11 Juin 2018, 16:12pm

Publié par Flora bis

   

   Au risque d'étonner  -  voire de faire fuir  -  quelques lecteurs, je voudrais parler de foot... C'est un peu le moment: nous sommes quelques uns à partager les souvenirs uniques de l'explosion de joie du 12 juillet 1998. Tout comme la rage de honte de l'épisode d'Afrique du Sud où l'équipe de France a touché le fond...  

   Non, je ne suis pas une passionnée du foot ni du sport en général (l'apparence est trompeuse!); d'ailleurs, je n'en suis pas fière... Avec Gilbert, j'ai pris l'habitude de suivre les événements sportifs à la télé. Il aimait presque tous les sports, il en pratiquait aussi mais avant tout, c'était l'esprit de l'exploit, du dépassement de soi qui le passionnaient. Depuis mon fauteuil, j'étais devenue une vraie spécialiste du rugby, de l'athlétisme, du vélo, du foot, du tennis, du ski, de la course automobile et j'en oublie...

   L'autre jour, j'ai regardé le documentaire sur la Coupe du Monde du Football 1998. Les champions d'il y a 20 ans, dégarnis ou grisonnants, quelque peu épaissis, évoquaient l'EVENEMENT de leur vie sportive. Avec, dans leurs regards, l'émotion d'il y a vingt ans, intacte. Tout comme dans le mien. Avec, plus d'une fois, des larmes aux yeux...

   L'atmosphère, plus que tiède du départ, s'est progressivement réchauffée jusqu'à la liesse populaire qui nous a emportés tous. J'ai revécu les moments poignants des matchs successifs, jamais gagnés d'avance, où nos compétiteurs devaient y croire en se surpassant pour franchir l'obstacle. Pour qu'ils puissent se retrouver 20 ans après et communier dans l'émotion et l'amitié inchangées, il a fallu un sentiment collectif (ce mot d'Aimé Jacquet tant raillé!) fort qui a transcendé les quelques individualités en vue. Il leur a fallu beaucoup d'humilité  -  à commencer par le sélectionneur malmené qui les avait protégés des critiques malveillantes des journalistes omniscients  -  aussi, pour les préserver de la grosse tête avant l'heure et pour garder la capacité d'émerveillement de ce qui leur arrivait! Cet émerveillement semblait encore vivant 20 ans plus tard, en eux aussi bien qu'en leur public...

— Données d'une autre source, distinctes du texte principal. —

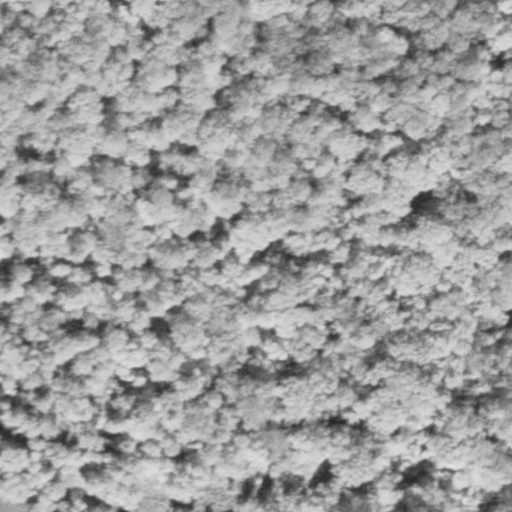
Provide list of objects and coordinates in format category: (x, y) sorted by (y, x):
road: (252, 493)
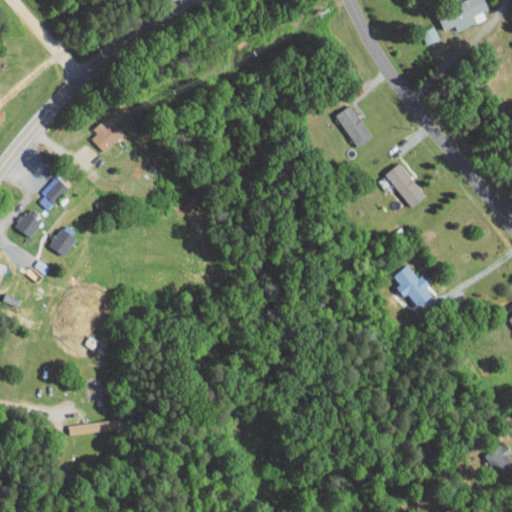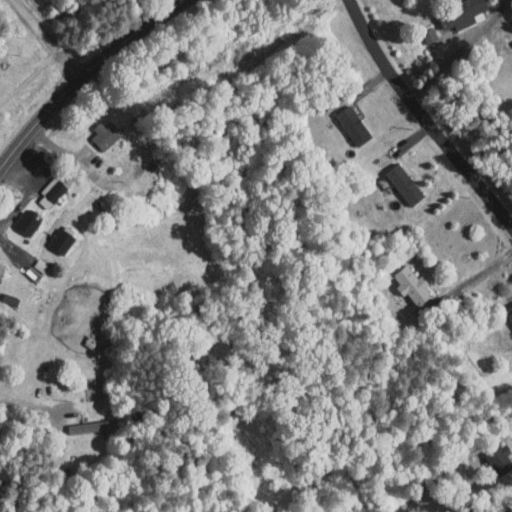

   Je me souviens des clameurs, des rues envahies de notre petite ville, des visages en joie, bariolés de bleu-blanc-rouge, drapeaux à la main. La foule convergeait de partout vers la Place d'Armes et l'Hôtel de Ville où nous avons entamé spontanément la Marseillaise, sous l'oeil de Jean-Louis Borloo sorti sur le balcon. Des inconnus s'embrassaient. On était loin des menaces de toute sorte. La joie et la fierté étaient contagieuses, dépassant de loin une coupe du monde gagnée.